Do you give me orders about the work of my hands?
I am the one who made the earth
and created people to live on it.
With my hands I stretched out the heavens.
All the stars are at my command.
I will raise up Cyrus to fulfill my righteous purpose,
and I will guide his actions.
He will restore my city and free my captive people—
without seeking a reward!
I, the Lord of Heaven’s Armies, have spoken!’

Why are these chapters of Isaiah here, at the end of the Babylonian exile?

There are two ways of looking at Isaiah’s prophecies from about chapter 40 onwards

  • prophecy only as foretelling the future:  the man called Isaiah saw the coming of Cyrus long before Cyrus was even born
  • prophecy as God speaking to us: a later prophet in the ‘school’ of Isaiah saw how a rising king called Cyrus would be used by God to overthrow the Babylonians and restore Israel.

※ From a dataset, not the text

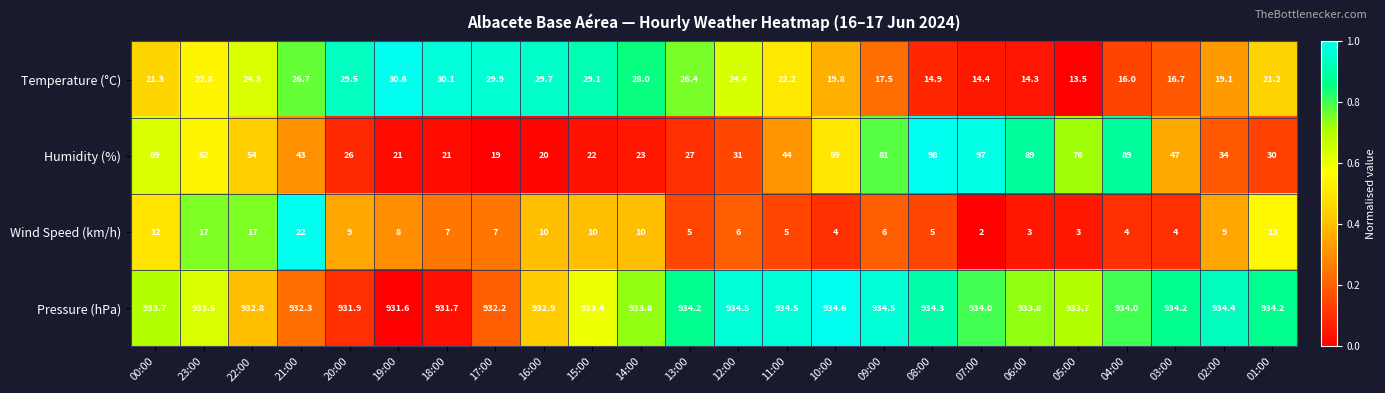

Rank the series by their maximum value, from lowest to highest.

Wind Speed (km/h), Temperature (°C), Humidity (%), Pressure (hPa)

Both give glory to God’s word and His capacity to speak to his people ahead of time and on time. For the sake of the overall narrative, I’ve gone with the second view. Even if it was written earlier, by Isaiah himself, it would have been only after the ascension of Cyrus that the prophecies became relevant. The text is also more consistent with what God was saying through other prophets towards the end of the Babylonian exile.